A. If the numbers start to go down and districts feel it is safe to go back to school but we haven’t gotten a good number of people vaccinated yet, they are going to need these plans to come back to school. You are not going to open up the doors like you did in 2019. It must be done gradually and safely, so these plans will be critical and they are going to be critical for the next pandemic whenever we have it, which could be in our lifetime.
I could be wrong, but I would be very surprised if the whole school year is virtual. If we can do masking and social distancing and use public health intervention tools and add vaccination to that, I expect people will start to feel comfortable by second semester to start opening schools, if not sooner, but I have no way to predict that. Whenever the time comes to start reopening schools, they’ve already got their plans. They don’t have to wring their hands. They just pull it out of that top desk drawer and say, ‘OK, here we go.’

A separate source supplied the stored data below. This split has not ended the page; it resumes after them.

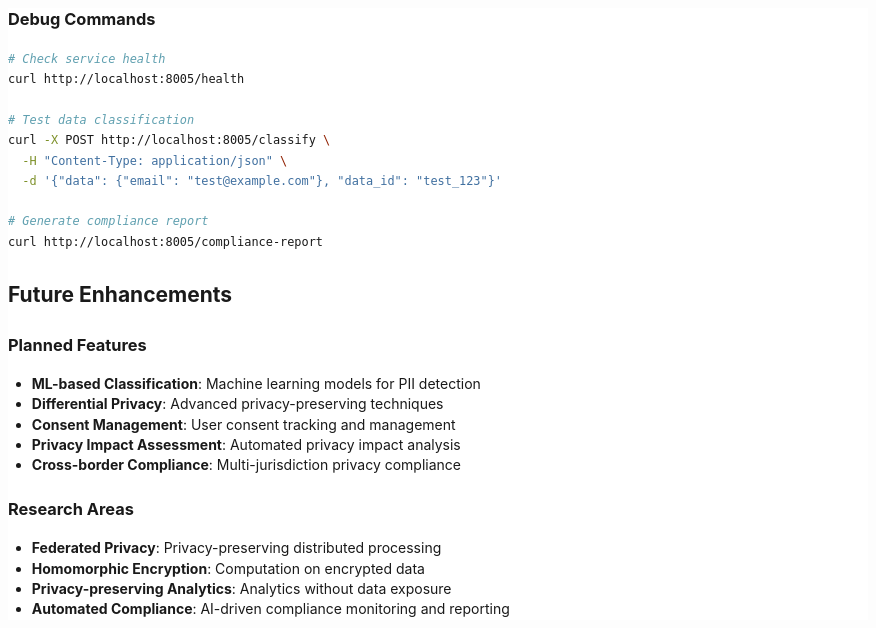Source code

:### Debug Commands
```bash
# Check service health
curl http://localhost:8005/health

# Test data classification
curl -X POST http://localhost:8005/classify \
  -H "Content-Type: application/json" \
  -d '{"data": {"email": "test@example.com"}, "data_id": "test_123"}'

# Generate compliance report
curl http://localhost:8005/compliance-report
```

## Future Enhancements

### Planned Features
- **ML-based Classification**: Machine learning models for PII detection
- **Differential Privacy**: Advanced privacy-preserving techniques
- **Consent Management**: User consent tracking and management
- **Privacy Impact Assessment**: Automated privacy impact analysis
- **Cross-border Compliance**: Multi-jurisdiction privacy compliance

### Research Areas
- **Federated Privacy**: Privacy-preserving distributed processing
- **Homomorphic Encryption**: Computation on encrypted data
- **Privacy-preserving Analytics**: Analytics without data exposure
- **Automated Compliance**: AI-driven compliance monitoring and reporting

Q. Gov. Beshear often says we will get through this together. How can school board members, administrators, teachers and other school staff help Kentuckians get through the pandemic?
A. Many positive changes in society have started in our school systems, from women’s education and voting rights to desegregation. We have looked to public education as a way to improve social norms in this country, and this pandemic response is another place. School leaders need to be the example and lead with social distancing and masking. Getting our communities safer will allow our schools to reopen sooner.
The community looks to their school board as leaders. If you decide to have 47 people over for a barbecue with no masks and no social distancing, they will see that too. That is leading in the wrong direction.